Papadopoulos also learned, on April 26, that the Russians “have dirt” on Hillary Clinton in the form of “thousands of emails.” A key part of Papadopoulos’s cooperation must pertain to what he told the Trump campaign about these emails. According to his complaint, he originally claimed he hadn’t told anyone on the campaign about the dirt on Clinton because he didn’t know if it was real. But as his plea makes clear, after being arrested, he “met with the Government on numerous occasions to provide information and answer questions.” There would be no reason for Papadopoulos to lie about the significance of the emails in January unless he did so to hide his discussions of them with the rest of the campaign.

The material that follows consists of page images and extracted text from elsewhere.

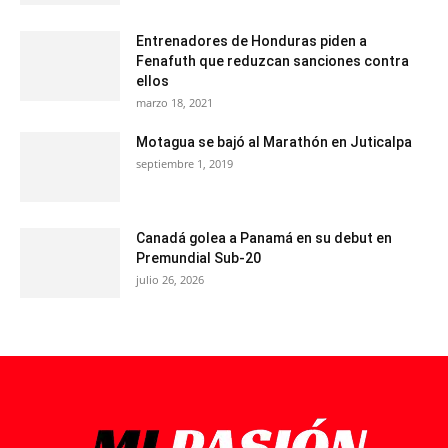
Entrenadores de Honduras piden a
Fenafuth que reduzcan sanciones contra
ellos
marzo 18, 2021
Motagua se bajó al Marathón en Juticalpa
septiembre 1, 2019
Canadá golea a Panamá en su debut en
Premundial Sub-20
julio 26, 2026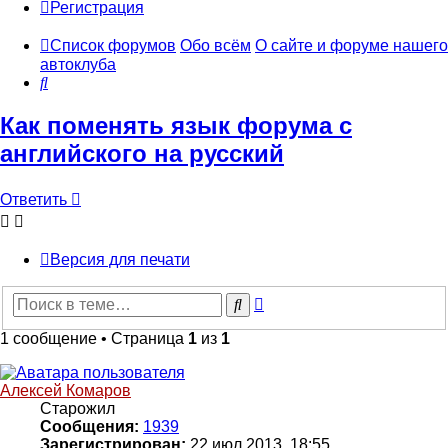
Регистрация
Список форумов
Обо всём
О сайте и форуме нашего
автоклуба
Поиск
Как поменять язык форума с
английского на русский
Ответить
Версия для печати
Расширенный
Поиск
поиск
1 сообщение • Страница
1
из
1
Алексей Комаров
Старожил
Сообщения:
1939
Зарегистрирован:
22 июл 2013, 18:55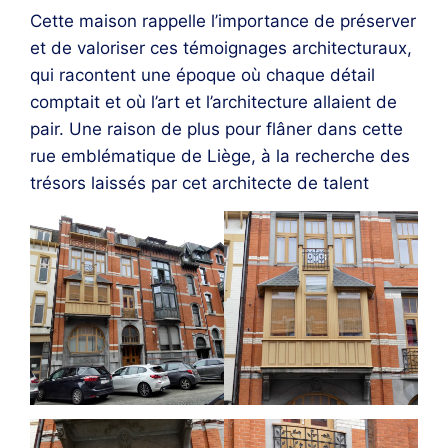
Cette maison rappelle l’importance de préserver
et de valoriser ces témoignages architecturaux,
qui racontent une époque où chaque détail
comptait et où l’art et l’architecture allaient de
pair. Une raison de plus pour flâner dans cette
rue emblématique de Liège, à la recherche des
trésors laissés par cet architecte de talent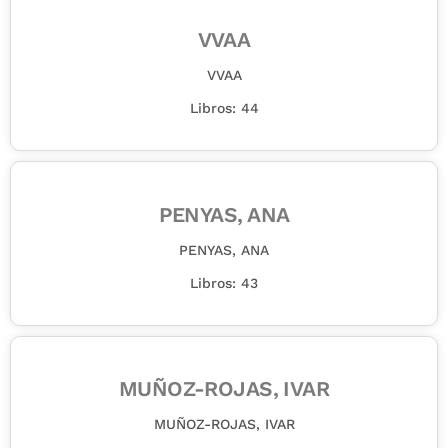
VVAA
VVAA
Libros: 44
PENYAS, ANA
PENYAS, ANA
Libros: 43
MUÑOZ-ROJAS, IVAR
MUÑOZ-ROJAS, IVAR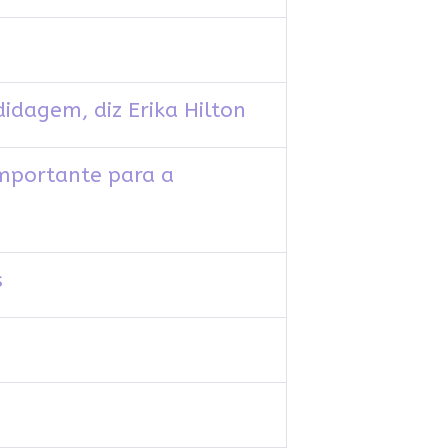
idagem, diz Erika Hilton
importante para a
s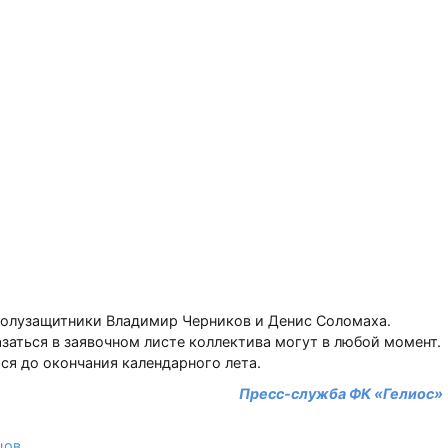
 полузащитники Владимир Черников и Денис Соломаха.
заться в заявочном листе коллектива могут в любой момент.
ся до окончания календарного лета.
Пресс-служба ФК «Гелиос»
цов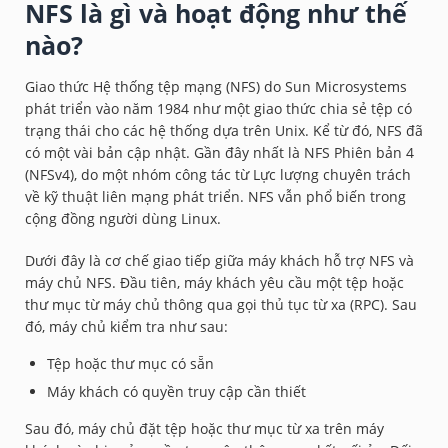
NFS là gì và hoạt động như thế
nào?
Giao thức Hệ thống tệp mạng (NFS) do Sun Microsystems
phát triển vào năm 1984 như một giao thức chia sẻ tệp có
trạng thái cho các hệ thống dựa trên Unix. Kể từ đó, NFS đã
có một vài bản cập nhật. Gần đây nhất là NFS Phiên bản 4
(NFSv4), do một nhóm công tác từ Lực lượng chuyên trách
về kỹ thuật liên mạng phát triển. NFS vẫn phổ biến trong
cộng đồng người dùng Linux.
Dưới đây là cơ chế giao tiếp giữa máy khách hỗ trợ NFS và
máy chủ NFS. Đầu tiên, máy khách yêu cầu một tệp hoặc
thư mục từ máy chủ thông qua gọi thủ tục từ xa (RPC). Sau
đó, máy chủ kiểm tra như sau:
Tệp hoặc thư mục có sẵn
Máy khách có quyền truy cập cần thiết
Sau đó, máy chủ đặt tệp hoặc thư mục từ xa trên máy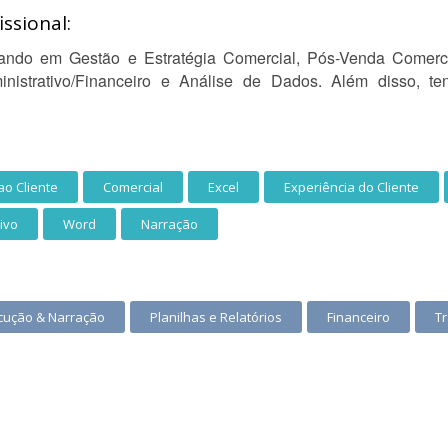
ssional:
ando em Gestão e Estratégia Comercial, Pós-Venda Comerci
nistrativo/Financeiro e Análise de Dados. Além disso, te
o Cliente
Comercial
Excel
Experiência do Cliente
ivo
Word
Narração
cução & Narração
Planilhas e Relatórios
Financeiro
Tr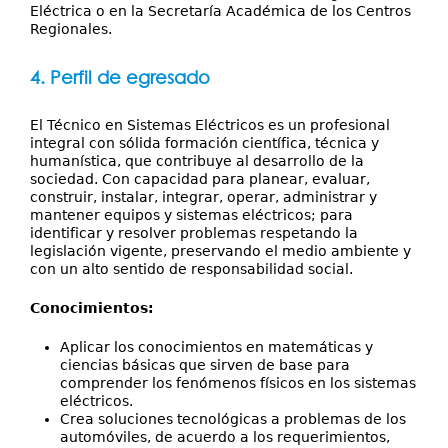
Eléctrica o en la Secretaría Académica de los Centros
Regionales.
4. Perfil de egresado
El Técnico en Sistemas Eléctricos es un profesional
integral con sólida formación científica, técnica y
humanística, que contribuye al desarrollo de la
sociedad. Con capacidad para planear, evaluar,
construir, instalar, integrar, operar, administrar y
mantener equipos y sistemas eléctricos; para
identificar y resolver problemas respetando la
legislación vigente, preservando el medio ambiente y
con un alto sentido de responsabilidad social.
Conocimientos:
Aplicar los conocimientos en matemáticas y
ciencias básicas que sirven de base para
comprender los fenómenos físicos en los sistemas
eléctricos.
Crea soluciones tecnológicas a problemas de los
automóviles, de acuerdo a los requerimientos,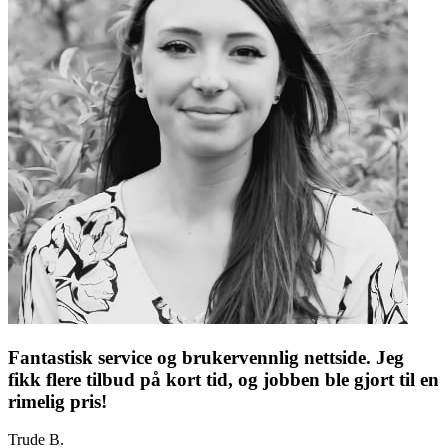
Fantastisk service og brukervennlig nettside. Jeg
fikk flere tilbud på kort tid, og jobben ble gjort til en
rimelig pris!
Trude B.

That suggests the campaign knew, a month before Paul Manafort and Donald Trump Jr. took a meeting with a Russian lawyer to get dirt on Clinton, that the Russians had already told Papadopoulos about dirt in thousands of stolen emails.
That appears to put Sessions in an uncomfortable spot -- at the heart of RussiaGate, tied to a former underling who likely has been wearing a wire. Writes Wheeler:
Sessions’s claims about such meetings came in sworn testimony to the Senate. During his confirmation process, Sessions was asked a key question by Sen. Al Franken, D-Minn.: “If there is any evidence that anyone affiliated with the Trump campaign communicated with the Russian government in the course of this campaign, what will you do?”
“Senator Franken, I’m not aware of any of those activities,” Sessions responded. “I have been called a surrogate at a time or two in that campaign and I didn’t have — did not have communications with the Russians, and I’m unable to comment on it.”
The question, however, was about Sessions’s knowledge of such communications, and we now know he was in a meeting in which they were discussed.
In Jill Simpson's view -- and she has followed Sessions for years in Alabama -- the former senator deserves any typhoon that might be headed his way. From a post yesterday on Simpson's Facebook page:
Maybe all those conversations Jeff had with and about Russians helping with the campaign will come back to him. If not I am quite certain the young man who plead guilty has told Mueller everything Jeff did.
Simpson then points out that Sessions and his influence on the Alabama State Bar are big reasons the state's court system is monstrously corrupt:
The Alabama Bar needs to clean out Jeff's good old boys at the state bar office. They aided him in staying in office for months, doing large amounts of damage to our country, when they knew he committed perjury -- not just once, not just twice, but three times.
The Alabama State Bar members should throw Jeff's ethics folks out on their asses; to not do so, makes our state bar look like a bunch of idiots. Y'all know they are the same weasels who screwed with me and placed me on disability for missing a hearing while awaiting surgery. These creeps need to be brought before the Alabama Bar themselves for protecting Jeff Sessions; when complaints were filed, all they have done is sit on their ass and protect a Russian traitor.
George Papadopoulos might soon help prove that "Russian traitor" is not just a figurative term when it comes to Jeff Sessions. We might soon learn that Sessions did, in fact, sell out his country to a foreign adversary -- and then lied about it to Congress.